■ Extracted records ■
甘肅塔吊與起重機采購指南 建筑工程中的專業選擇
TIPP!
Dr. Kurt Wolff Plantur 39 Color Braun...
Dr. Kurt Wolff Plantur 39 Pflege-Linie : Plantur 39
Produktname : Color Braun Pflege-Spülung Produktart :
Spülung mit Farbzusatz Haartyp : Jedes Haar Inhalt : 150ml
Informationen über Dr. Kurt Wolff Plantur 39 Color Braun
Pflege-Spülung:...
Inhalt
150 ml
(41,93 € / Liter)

■ TASK ■
Convert every line of the listing above into a JSON list of strings, with one string per line and blank lines omitted.

■ SOLUTION FOR THIS PROBLEM ■
[
  "甘肅塔吊與起重機采購指南 建筑工程中的專業選擇",
  "TIPP!",
  "Dr. Kurt Wolff Plantur 39 Color Braun...",
  "Dr. Kurt Wolff Plantur 39 Pflege-Linie : Plantur 39",
  "Produktname : Color Braun Pflege-Spülung Produktart :",
  "Spülung mit Farbzusatz Haartyp : Jedes Haar Inhalt : 150ml",
  "Informationen über Dr. Kurt Wolff Plantur 39 Color Braun",
  "Pflege-Spülung:...",
  "Inhalt",
  "150 ml",
  "(41,93 € / Liter)"
]